The Company’s tax provision consists of taxes currently payable or receivable, plus any change during the period in deferred tax assets and liabilities. The Company uses the asset and liability method of accounting for income taxes. Under this method, deferred tax assets and liabilities are recognized for the future tax consequences attributable to differences between the financial statement carrying amounts of assets and liabilities and their respective tax basis. Deferred tax assets and liabilities are measured using enacted tax rates expected to apply to taxable income in the years in which those temporary differences are expected to be recovered or settled. The effect on deferred tax assets and liabilities of a change in tax rates is recognized in income in the period that includes the enactment date. In addition, a valuation allowance is established to reduce any deferred tax asset for which it is determined that it is

more likely than not that some portion of the deferred tax asset will not be realized. The Company’s tax provision was $0 for the three months ended March 31, 2026 and 2025 due to net operating losses. The Company has not recorded any tax benefit for the net operating losses incurred due to the uncertainty of realizing a benefit in the future.
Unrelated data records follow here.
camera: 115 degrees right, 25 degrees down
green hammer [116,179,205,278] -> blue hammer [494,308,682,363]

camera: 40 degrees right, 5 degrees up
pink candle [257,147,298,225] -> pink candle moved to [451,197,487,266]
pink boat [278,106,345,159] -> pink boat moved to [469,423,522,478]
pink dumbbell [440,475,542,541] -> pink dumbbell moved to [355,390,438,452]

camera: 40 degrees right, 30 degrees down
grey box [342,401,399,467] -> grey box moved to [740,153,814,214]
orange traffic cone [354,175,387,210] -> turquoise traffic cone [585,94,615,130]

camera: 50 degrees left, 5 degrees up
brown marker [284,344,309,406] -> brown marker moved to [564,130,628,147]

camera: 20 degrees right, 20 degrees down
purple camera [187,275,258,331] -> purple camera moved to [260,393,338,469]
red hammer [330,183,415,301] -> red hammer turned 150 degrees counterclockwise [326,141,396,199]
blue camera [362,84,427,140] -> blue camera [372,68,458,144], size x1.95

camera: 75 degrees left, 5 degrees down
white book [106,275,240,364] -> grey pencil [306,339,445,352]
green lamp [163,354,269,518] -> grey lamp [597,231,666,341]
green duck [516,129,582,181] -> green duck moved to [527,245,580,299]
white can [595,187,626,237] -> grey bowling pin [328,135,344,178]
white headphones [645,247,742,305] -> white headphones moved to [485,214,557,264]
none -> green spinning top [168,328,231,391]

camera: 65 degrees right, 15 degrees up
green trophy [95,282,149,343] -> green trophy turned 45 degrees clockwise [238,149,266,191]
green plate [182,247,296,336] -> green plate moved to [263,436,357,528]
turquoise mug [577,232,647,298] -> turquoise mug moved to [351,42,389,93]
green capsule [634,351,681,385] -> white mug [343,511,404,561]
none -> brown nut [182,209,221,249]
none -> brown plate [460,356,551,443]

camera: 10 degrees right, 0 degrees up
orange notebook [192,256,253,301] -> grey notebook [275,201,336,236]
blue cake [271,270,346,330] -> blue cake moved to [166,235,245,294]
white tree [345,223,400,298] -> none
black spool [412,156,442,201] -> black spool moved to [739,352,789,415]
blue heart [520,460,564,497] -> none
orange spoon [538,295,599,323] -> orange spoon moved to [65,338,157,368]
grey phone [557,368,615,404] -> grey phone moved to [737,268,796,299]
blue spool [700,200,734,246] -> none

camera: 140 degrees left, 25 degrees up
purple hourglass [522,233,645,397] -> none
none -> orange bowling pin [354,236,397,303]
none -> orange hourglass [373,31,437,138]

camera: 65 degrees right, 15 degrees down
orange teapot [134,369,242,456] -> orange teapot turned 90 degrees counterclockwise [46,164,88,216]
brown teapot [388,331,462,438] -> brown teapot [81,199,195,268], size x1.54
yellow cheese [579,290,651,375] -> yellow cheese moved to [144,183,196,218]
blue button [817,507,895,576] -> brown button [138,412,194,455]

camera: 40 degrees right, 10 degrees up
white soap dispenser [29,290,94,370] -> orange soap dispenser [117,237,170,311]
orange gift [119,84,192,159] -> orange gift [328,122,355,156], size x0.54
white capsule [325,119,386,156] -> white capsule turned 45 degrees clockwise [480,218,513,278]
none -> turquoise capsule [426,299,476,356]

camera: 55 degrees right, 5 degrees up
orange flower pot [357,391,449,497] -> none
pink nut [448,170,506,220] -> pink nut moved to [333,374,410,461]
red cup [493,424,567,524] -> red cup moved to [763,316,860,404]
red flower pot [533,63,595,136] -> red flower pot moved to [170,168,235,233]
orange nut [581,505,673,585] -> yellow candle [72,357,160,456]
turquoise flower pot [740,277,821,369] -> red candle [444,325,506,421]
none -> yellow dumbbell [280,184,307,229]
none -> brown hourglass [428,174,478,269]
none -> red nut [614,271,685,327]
The Company recognizes the tax benefits from uncertain tax positions that the Company has taken or expects to take on a tax return. In the unlikely event an uncertain tax position exists in which the Company could incur income taxes, the Company would evaluate whether there is a probability that the uncertain tax position taken would be sustained upon examination by a taxing authority. Reserves for uncertain tax positions would then be recorded if the Company determined it is probable that either a position would not be sustained upon examination or a payment would have to be made to a taxing authority and the amount was reasonably estimable. As of March 31, 2026 and December 31, 2025, the Company does not believe it has any uncertain tax positions that would result in the Company having a liability to the taxing authority. It is the Company’s policy to expense any interest and penalties associated with its tax obligations when they are probable and estimable.

Equity-based Compensation

Equity-based Compensation:

The Company accounts for equity-based compensation expense by the measurement and recognition of compensation expense for equity-based awards based on estimated fair values on the date of grant. The fair value of the options is estimated at the date of the grant using the Black-Scholes option-pricing model.

The Black-Scholes option-pricing model requires the input of highly subjective assumptions, the most significant of which are the expected share price volatility, the expected life of the option award, the risk-free rate of return, and dividends during the expected term. Because the option-pricing model is sensitive to changes in the input assumptions, different determinations of the required inputs may result in different fair value estimates of the options.

Neither the Company’s stock options nor its restricted stock units (“RSUs”) trade on an active market. Volatility is a measure of the amount by which a financial variable, such as a stock price, has fluctuated (historical volatility) or is expected to fluctuate (expected volatility) during a period. Given the Company’s limited historical data, the Company utilizes the average historical volatility of similar publicly traded companies that are in the same industry. The risk-free interest rate is the average U.S. treasury rate (having a term that most closely approximates the expected life of the option) for the period in which the option was granted. The expected life is the period of time that the options granted are expected to remain outstanding. Options granted have a maximum term of ten years. The Company had insufficient historical data to utilize in determining its expected life assumptions and, therefore, uses the simplified method for determining expected life.